Segment Start: Data
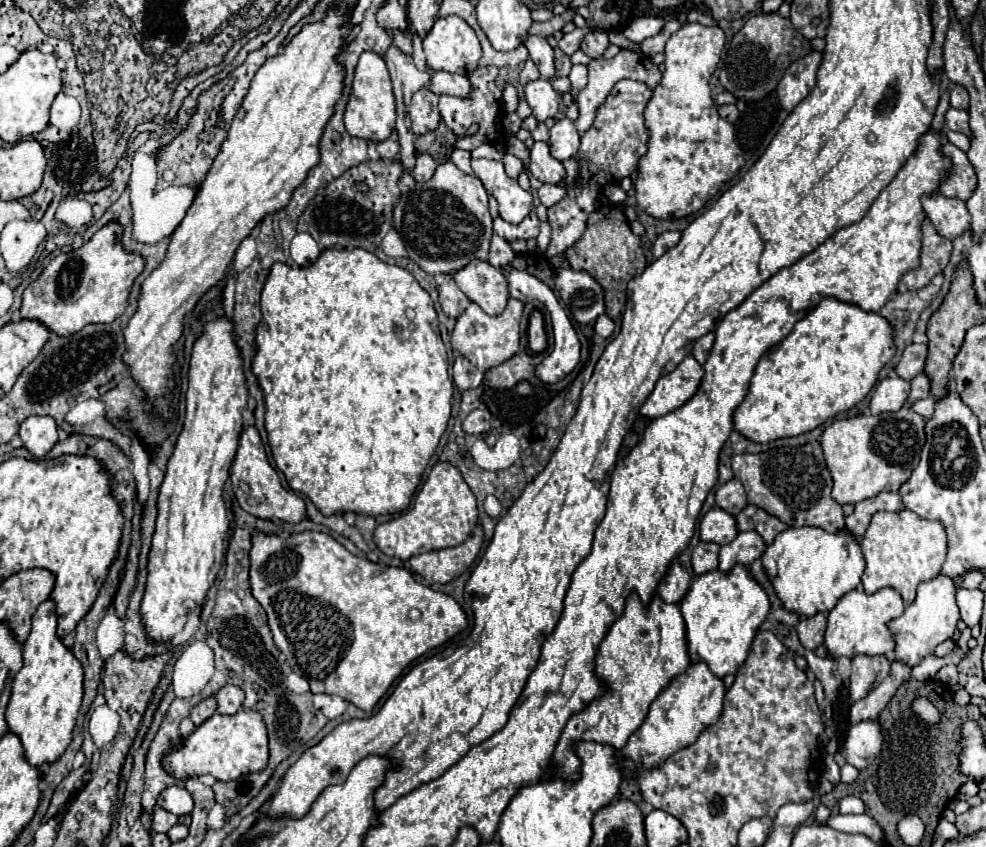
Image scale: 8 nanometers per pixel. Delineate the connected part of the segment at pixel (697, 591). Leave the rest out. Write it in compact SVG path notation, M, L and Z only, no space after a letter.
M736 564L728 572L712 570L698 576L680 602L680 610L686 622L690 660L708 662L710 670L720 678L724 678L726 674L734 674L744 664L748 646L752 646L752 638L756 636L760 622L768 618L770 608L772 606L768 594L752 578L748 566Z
Segment End: Data
Segment Start: Data
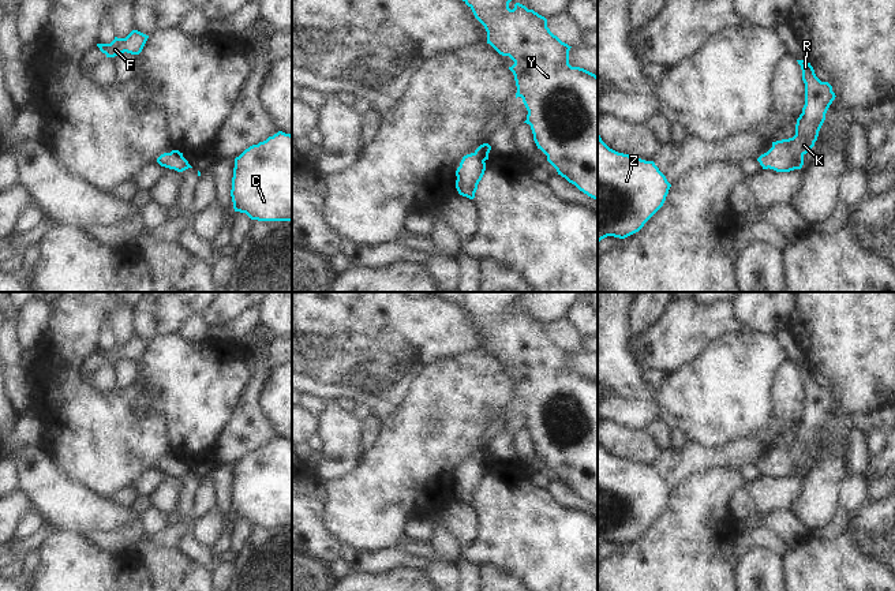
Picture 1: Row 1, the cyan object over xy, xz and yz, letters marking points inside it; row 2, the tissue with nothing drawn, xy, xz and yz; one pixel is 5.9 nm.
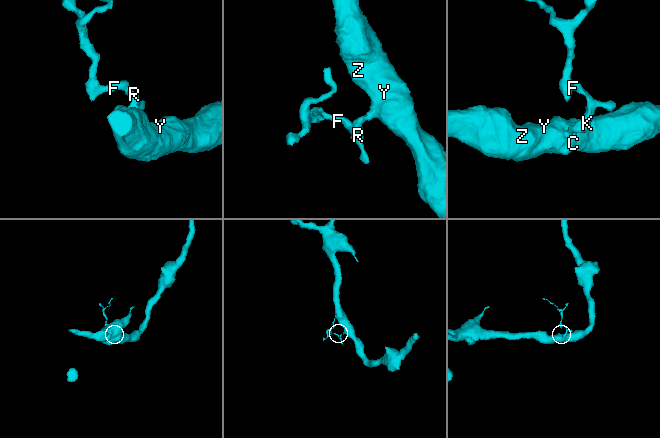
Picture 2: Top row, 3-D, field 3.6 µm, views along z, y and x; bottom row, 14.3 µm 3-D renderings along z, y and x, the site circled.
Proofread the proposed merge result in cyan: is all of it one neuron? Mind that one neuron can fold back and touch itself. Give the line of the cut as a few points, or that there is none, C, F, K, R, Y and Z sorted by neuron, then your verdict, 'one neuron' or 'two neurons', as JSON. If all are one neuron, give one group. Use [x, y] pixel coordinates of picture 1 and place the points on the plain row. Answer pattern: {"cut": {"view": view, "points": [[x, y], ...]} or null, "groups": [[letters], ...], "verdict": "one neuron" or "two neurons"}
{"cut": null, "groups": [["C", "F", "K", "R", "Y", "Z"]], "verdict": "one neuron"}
Segment End: Data
Segment Start: Data
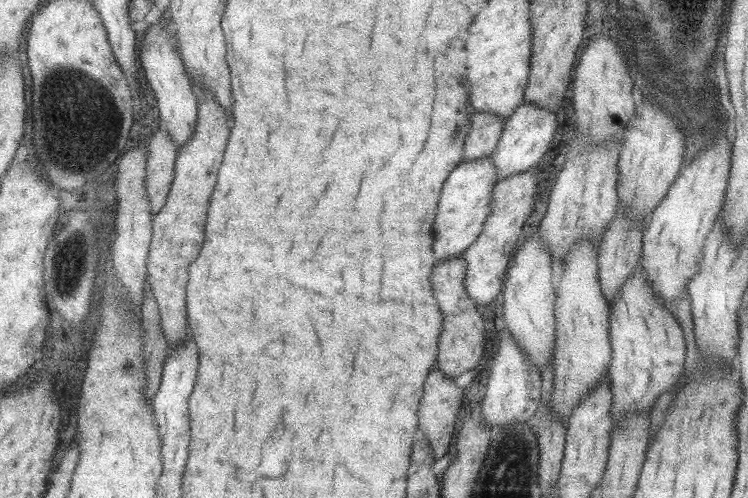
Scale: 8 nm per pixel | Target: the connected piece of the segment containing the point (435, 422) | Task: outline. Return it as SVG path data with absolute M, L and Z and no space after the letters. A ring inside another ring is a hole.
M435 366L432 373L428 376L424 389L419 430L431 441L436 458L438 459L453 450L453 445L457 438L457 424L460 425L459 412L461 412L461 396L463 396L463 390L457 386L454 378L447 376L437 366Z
Segment End: Data
Could you repeat, exactly, only the lines above starting at the one that has "Picture 1: Row" and stopping after the one that has "Picture 2: Top", without the pictures?

Picture 1: Row 1, the cyan object over xy, xz and yz, letters marking points inside it; row 2, the tissue with nothing drawn, xy, xz and yz; one pixel is 5.9 nm.
Picture 2: Top row, 3-D, field 3.6 µm, views along z, y and x; bottom row, 14.3 µm 3-D renderings along z, y and x, the site circled.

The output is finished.